EXERCISE DETAILS>
In the passage on the cholecystectomy technique, list every complication that the text says can be avoided by visualizing the junction of the cystic duct with the infundibulum.

Many articles describe the possibility of Calot visualization [7]. In case of severe inflammation of Calot, this maneuver is not easy and should be avoided to prevent severe damages [8] or open conversion [9]. Furthermore, the visualization of Calot triangle is very hazardous in case of severe inflammation and a cautious behavior could be recommended [10].

The first step of the present technique is the most important not only to avoid complications but also to understand if the technique can be finalized or not. As the approach is very high, far from infundibulum, the only risk in this stage is represented by wall perforation. In case of minimal leakage, the procedure can reach the end. On the opposite in case of massive bile leakage in our opinion is better to convert with subtotal cholecystectomy, laparoscopic [2] or open [11]. In the presence of massive adhesion and difficulty to separate the layers, the subtotal cholecystectomy has to be adopted without procrastination.

The bleeding that can affect this procedure is not relevant as for common total cholecystectomy. This is due to the fact that the majority of anterior vessels can be managed easily. The posterior ones between the external layer and the liver, in this technique, are leaved in place with external layer.

Safe dissection of Calot's triangle to obtain a sufficient surgical view and minimize vascular or biliary injury is not easy. Our technique differs from that of Calot exposure because the cystic duct is identified from inside the inner gallbladder wall and externally from the inflamed outer wall, similar to dissecting a coconut shell. In this way, the continuity between the cystic duct and the infundibulum ensures that no other structures can be injured. The thickness of the gallbladder wall due to inflammation makes Calot exposure very challenging; in contrast, with our technique, the differentiation between the layers of the gallbladder permits safe identification of the cystic duct. This differentiation represents the safety of the presented technique, which is based on the identification of the junction of the cystic duct origin from the infundibulum after separation of the outer and inner layers of the inflamed gallbladder wall. This visualization represents the fundamental step of the technique because in this way, all catastrophic complications can be avoided, such as immediate direct clipping of the common bile duct or unnecessary traction and late complications such as secondary biliary cirrhosis [12]. This technique is reproducible and can represent another useful option that can be useful in cases of acute cholecystic complications that make it difficult to operate. This procedure requires care from the surgeon side, but the advantage is that the affected zone of confluence of the cyst into the common bile duct is not approached from outside the peritoneum that covers these zones, avoiding the related risks.

[Dataset records]
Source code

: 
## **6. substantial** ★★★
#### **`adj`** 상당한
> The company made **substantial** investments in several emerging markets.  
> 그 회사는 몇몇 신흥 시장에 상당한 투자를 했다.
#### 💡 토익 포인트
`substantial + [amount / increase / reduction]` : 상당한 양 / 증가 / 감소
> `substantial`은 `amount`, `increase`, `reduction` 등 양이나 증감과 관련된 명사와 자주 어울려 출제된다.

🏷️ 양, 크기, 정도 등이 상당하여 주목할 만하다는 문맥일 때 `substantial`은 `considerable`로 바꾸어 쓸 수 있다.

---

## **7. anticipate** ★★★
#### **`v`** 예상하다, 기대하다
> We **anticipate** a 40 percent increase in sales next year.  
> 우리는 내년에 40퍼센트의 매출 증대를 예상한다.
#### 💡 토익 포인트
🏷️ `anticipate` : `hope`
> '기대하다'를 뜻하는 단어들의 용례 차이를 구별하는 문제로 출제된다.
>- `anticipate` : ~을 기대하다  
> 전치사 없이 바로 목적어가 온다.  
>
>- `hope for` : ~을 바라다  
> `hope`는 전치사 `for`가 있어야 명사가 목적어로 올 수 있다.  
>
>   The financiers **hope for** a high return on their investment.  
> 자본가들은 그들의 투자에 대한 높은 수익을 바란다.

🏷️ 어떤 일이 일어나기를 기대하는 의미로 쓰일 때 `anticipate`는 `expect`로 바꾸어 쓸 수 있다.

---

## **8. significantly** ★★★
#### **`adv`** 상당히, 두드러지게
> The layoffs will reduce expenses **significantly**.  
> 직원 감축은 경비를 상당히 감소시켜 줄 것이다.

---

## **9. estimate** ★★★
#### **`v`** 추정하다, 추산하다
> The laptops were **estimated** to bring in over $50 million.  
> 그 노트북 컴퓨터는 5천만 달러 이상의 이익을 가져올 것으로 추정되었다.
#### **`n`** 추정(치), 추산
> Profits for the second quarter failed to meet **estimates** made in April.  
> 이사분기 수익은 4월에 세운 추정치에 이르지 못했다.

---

REPLY TO THE EXERCISE>
- Immediate direct clipping of the common bile duct
- Unnecessary traction
- Secondary biliary cirrhosis (a late complication)